# JOB ITEM
Reproduce the following data exactly, minus any images.

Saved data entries

◆ ◆ ◆ ◆ ◆ ◆ ◆

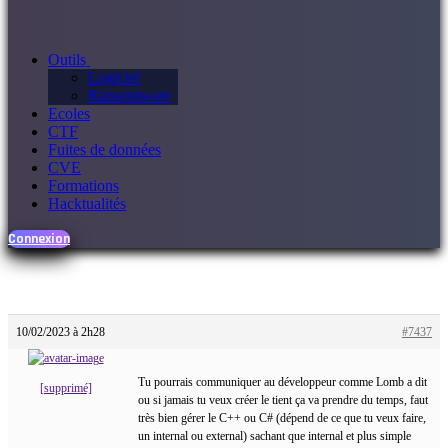
Outils
Logiciel
Ransomware
Ecoles
CTF
Fuites de données
CVE
Formations
Hacktualités
Connexion
10/02/2023 à 2h28
#7437
Tu pourrais communiquer au développeur comme Lomb a dit
[supprimé]
ou si jamais tu veux créer le tient ça va prendre du temps, faut
très bien gérer le C++ ou C# (dépend de ce que tu veux faire,
un internal ou external) sachant que internal et plus simple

◆ ◆ ◆ ◆ ◆ ◆ ◆

# RESPONSE
Outils
Logiciel
Ransomware
Ecoles
CTF
Fuites de données
CVE
Formations
Hacktualités
Connexion
10/02/2023 à 2h28
#7437
Tu pourrais communiquer au développeur comme Lomb a dit
[supprimé]
ou si jamais tu veux créer le tient ça va prendre du temps, faut
très bien gérer le C++ ou C# (dépend de ce que tu veux faire,
un internal ou external) sachant que internal et plus simple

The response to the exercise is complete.